**Task brief:** Output every line of the data below verbatim, leaving out the pictures.

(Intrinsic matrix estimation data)
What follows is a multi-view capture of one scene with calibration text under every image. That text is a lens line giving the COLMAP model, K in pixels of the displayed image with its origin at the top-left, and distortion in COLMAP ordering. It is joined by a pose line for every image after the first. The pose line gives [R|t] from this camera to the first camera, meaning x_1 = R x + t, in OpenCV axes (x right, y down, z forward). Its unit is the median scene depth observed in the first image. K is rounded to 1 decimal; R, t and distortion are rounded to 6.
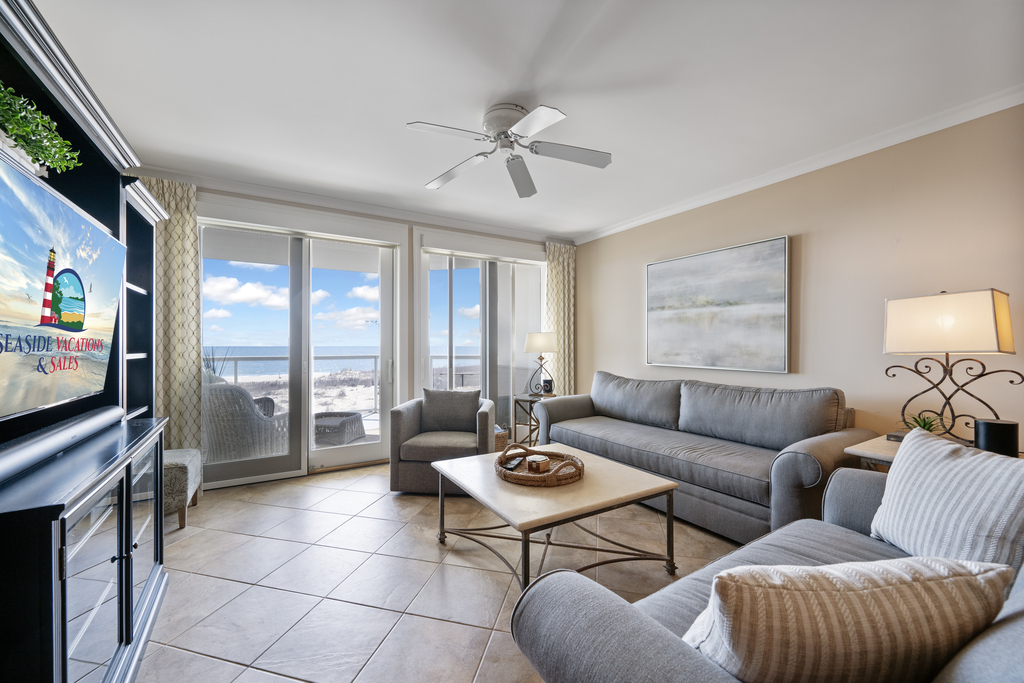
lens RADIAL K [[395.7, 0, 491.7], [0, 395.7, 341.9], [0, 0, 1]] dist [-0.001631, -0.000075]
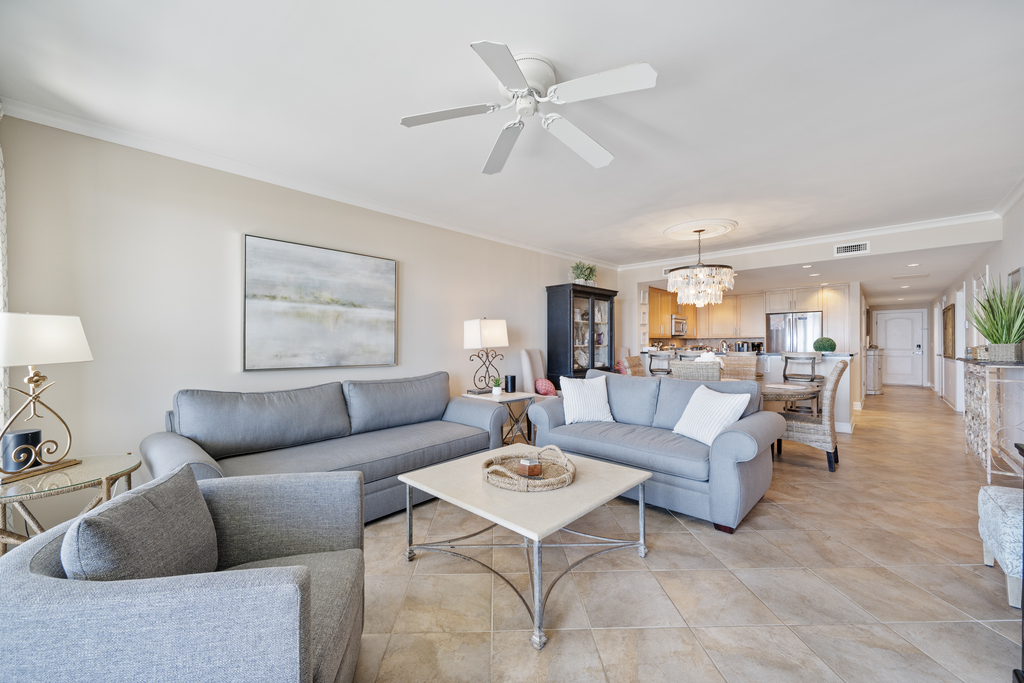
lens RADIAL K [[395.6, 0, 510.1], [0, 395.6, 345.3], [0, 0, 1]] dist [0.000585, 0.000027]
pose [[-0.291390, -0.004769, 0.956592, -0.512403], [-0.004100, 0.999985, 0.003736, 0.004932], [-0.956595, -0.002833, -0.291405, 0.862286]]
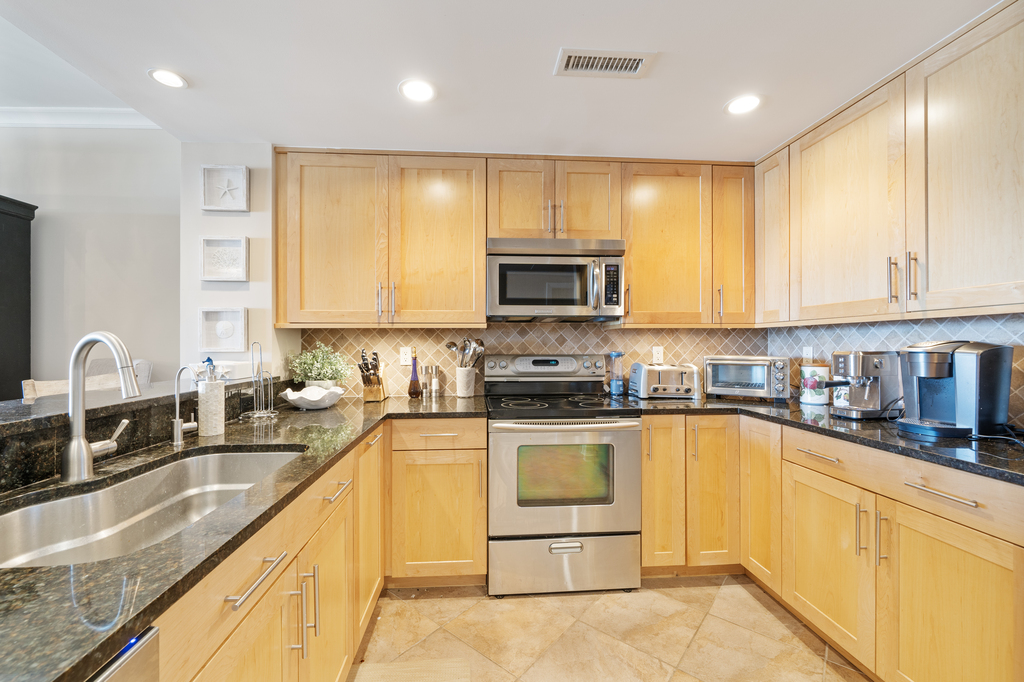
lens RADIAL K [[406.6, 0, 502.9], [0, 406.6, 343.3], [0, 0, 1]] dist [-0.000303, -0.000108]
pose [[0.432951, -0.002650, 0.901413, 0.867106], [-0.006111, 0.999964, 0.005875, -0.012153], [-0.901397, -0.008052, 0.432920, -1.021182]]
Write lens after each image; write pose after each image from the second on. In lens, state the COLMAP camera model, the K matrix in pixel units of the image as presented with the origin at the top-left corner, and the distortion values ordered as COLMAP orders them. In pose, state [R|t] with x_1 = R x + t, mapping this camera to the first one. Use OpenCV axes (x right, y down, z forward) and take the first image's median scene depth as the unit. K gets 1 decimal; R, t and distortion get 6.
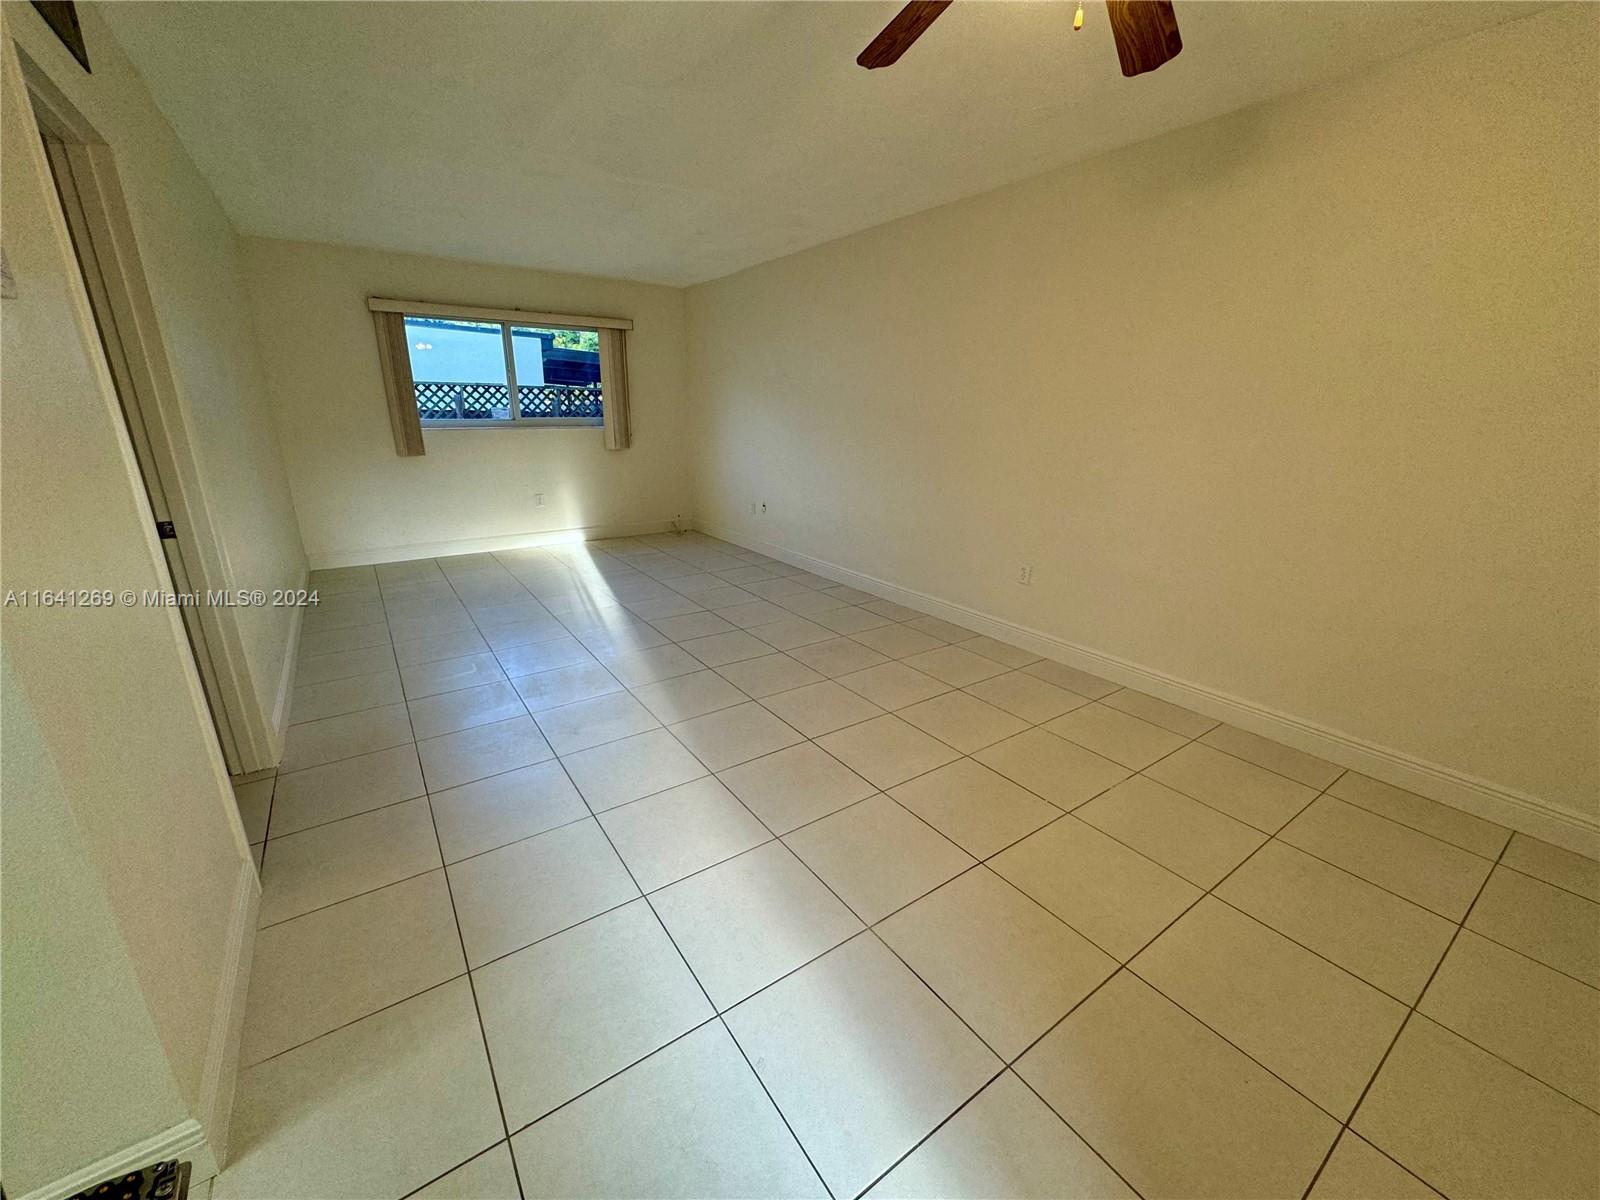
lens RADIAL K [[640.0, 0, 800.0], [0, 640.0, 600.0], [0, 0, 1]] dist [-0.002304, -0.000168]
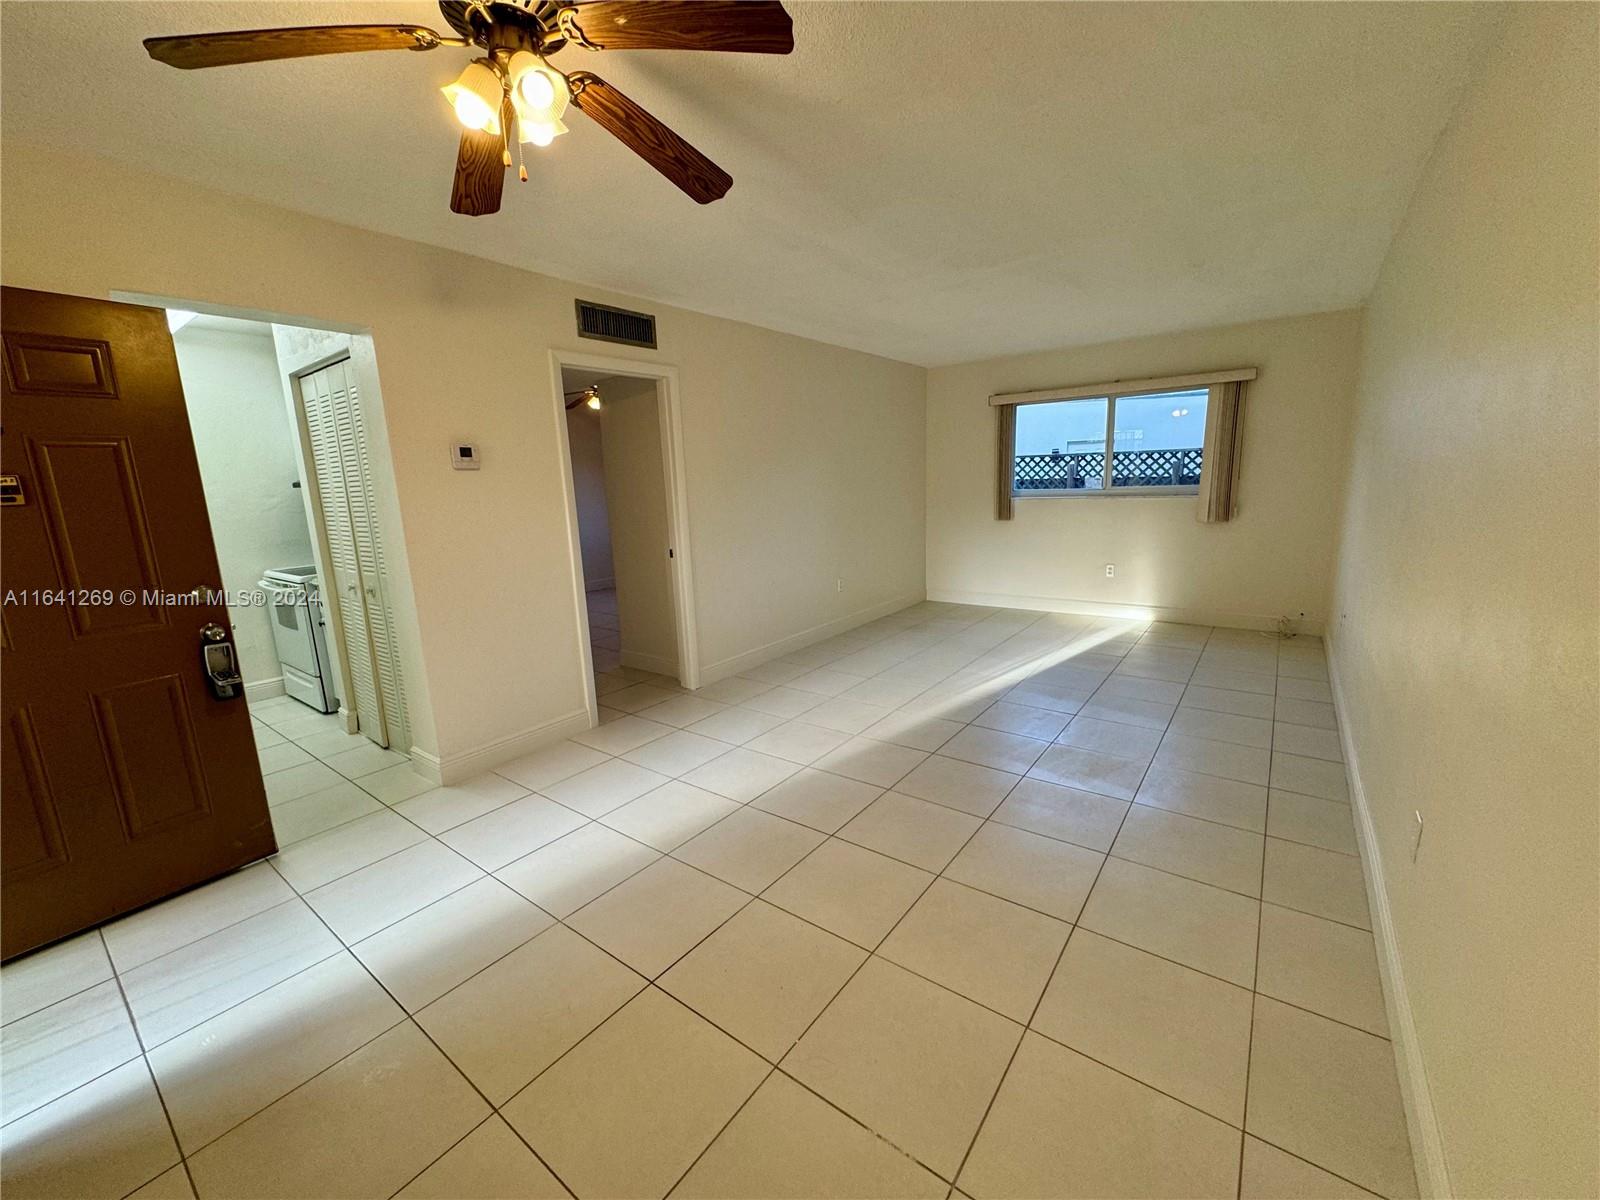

**Task response:**
What follows is a multi-view capture of one scene with calibration text under every image. That text is a lens line giving the COLMAP model, K in pixels of the displayed image with its origin at the top-left, and distortion in COLMAP ordering. It is joined by a pose line for every image after the first. The pose line gives [R|t] from this camera to the first camera, meaning x_1 = R x + t, in OpenCV axes (x right, y down, z forward). Its unit is the median scene depth observed in the first image. K is rounded to 1 decimal; R, t and distortion are rounded to 6.
lens RADIAL K [[395.7, 0, 491.7], [0, 395.7, 341.9], [0, 0, 1]] dist [-0.001631, -0.000075]
lens RADIAL K [[395.6, 0, 510.1], [0, 395.6, 345.3], [0, 0, 1]] dist [0.000585, 0.000027]
pose [[-0.291390, -0.004769, 0.956592, -0.512403], [-0.004100, 0.999985, 0.003736, 0.004932], [-0.956595, -0.002833, -0.291405, 0.862286]]
lens RADIAL K [[406.6, 0, 502.9], [0, 406.6, 343.3], [0, 0, 1]] dist [-0.000303, -0.000108]
pose [[0.432951, -0.002650, 0.901413, 0.867106], [-0.006111, 0.999964, 0.005875, -0.012153], [-0.901397, -0.008052, 0.432920, -1.021182]]
Write lens after each image; write pose after each image from the second on. In lens, state the COLMAP camera model, the K matrix in pixel units of the image as presented with the origin at the top-left corner, and the distortion values ordered as COLMAP orders them. In pose, state [R|t] with x_1 = R x + t, mapping this camera to the first one. Use OpenCV axes (x right, y down, z forward) and take the first image's median scene depth as the unit. K gets 1 decimal; R, t and distortion get 6.
lens RADIAL K [[640.0, 0, 800.0], [0, 640.0, 600.0], [0, 0, 1]] dist [-0.002304, -0.000168]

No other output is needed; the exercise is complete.